- **About this exercise**:
Search the listing below for the line containing "landsbyer, kongelig og". From there through the line containing "I Pierrefonds, en", transcribe every line exactly, both ends included.

Data to examine below:

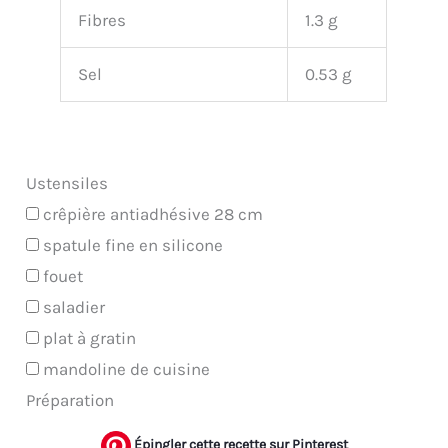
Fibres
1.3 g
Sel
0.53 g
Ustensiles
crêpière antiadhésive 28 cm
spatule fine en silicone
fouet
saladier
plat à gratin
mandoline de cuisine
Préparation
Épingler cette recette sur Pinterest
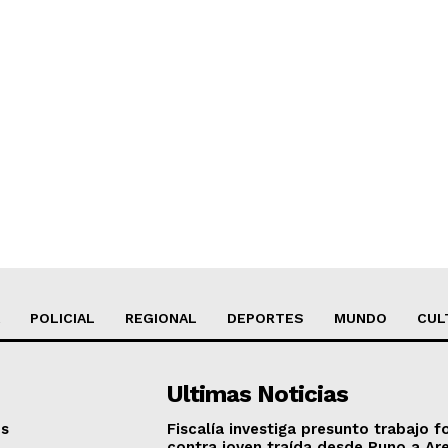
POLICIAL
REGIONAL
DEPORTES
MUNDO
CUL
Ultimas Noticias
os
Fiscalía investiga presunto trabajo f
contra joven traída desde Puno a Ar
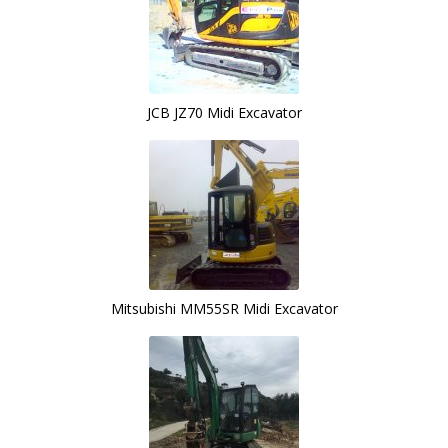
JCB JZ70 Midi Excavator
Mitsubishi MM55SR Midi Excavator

End of Data to examine.
Data to examine below:

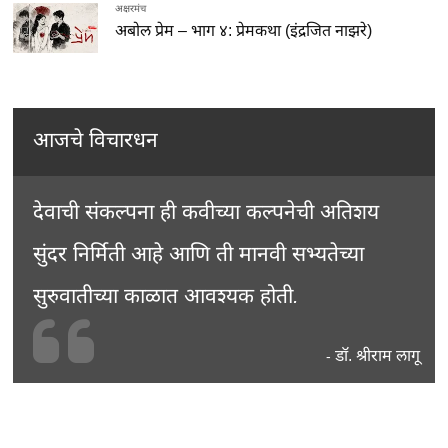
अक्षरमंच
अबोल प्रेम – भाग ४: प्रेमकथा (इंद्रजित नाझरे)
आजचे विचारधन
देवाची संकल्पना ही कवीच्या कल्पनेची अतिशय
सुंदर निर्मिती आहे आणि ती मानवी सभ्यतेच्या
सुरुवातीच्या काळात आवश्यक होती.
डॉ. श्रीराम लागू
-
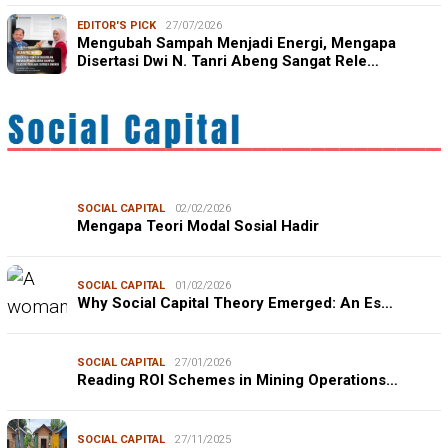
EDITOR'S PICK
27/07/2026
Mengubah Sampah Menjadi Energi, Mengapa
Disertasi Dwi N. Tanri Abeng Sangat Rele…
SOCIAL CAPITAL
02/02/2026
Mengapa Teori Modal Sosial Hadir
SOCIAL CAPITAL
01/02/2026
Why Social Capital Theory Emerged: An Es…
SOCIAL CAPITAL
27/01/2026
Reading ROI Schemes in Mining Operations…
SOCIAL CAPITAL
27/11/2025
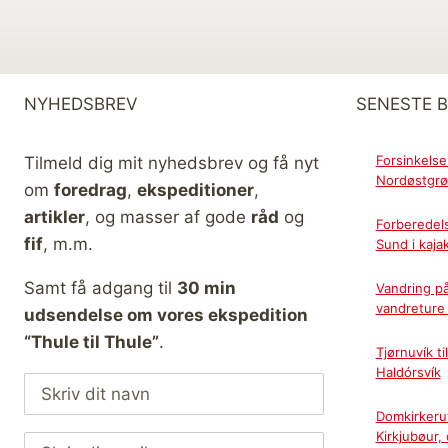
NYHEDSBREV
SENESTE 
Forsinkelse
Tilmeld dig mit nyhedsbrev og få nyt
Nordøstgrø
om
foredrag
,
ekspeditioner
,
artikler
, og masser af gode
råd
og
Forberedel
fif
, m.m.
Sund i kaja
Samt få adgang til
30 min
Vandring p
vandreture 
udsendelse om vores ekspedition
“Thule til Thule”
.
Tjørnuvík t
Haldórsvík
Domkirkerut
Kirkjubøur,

End of Data to examine.
Data to examine below:

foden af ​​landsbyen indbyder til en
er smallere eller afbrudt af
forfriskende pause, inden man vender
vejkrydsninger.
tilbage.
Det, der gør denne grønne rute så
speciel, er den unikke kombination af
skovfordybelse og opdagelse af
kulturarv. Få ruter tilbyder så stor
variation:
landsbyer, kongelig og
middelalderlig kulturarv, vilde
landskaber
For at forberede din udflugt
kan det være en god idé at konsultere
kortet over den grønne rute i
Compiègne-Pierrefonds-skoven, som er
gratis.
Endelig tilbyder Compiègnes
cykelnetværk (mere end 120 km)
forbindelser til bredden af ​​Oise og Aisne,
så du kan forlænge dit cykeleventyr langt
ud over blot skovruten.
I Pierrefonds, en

End of Data to examine.

- **Task solution**:
landsbyer, kongelig og
middelalderlig kulturarv, vilde
landskaber
For at forberede din udflugt
kan det være en god idé at konsultere
kortet over den grønne rute i
Compiègne-Pierrefonds-skoven, som er
gratis.
Endelig tilbyder Compiègnes
cykelnetværk (mere end 120 km)
forbindelser til bredden af ​​Oise og Aisne,
så du kan forlænge dit cykeleventyr langt
ud over blot skovruten.
I Pierrefonds, en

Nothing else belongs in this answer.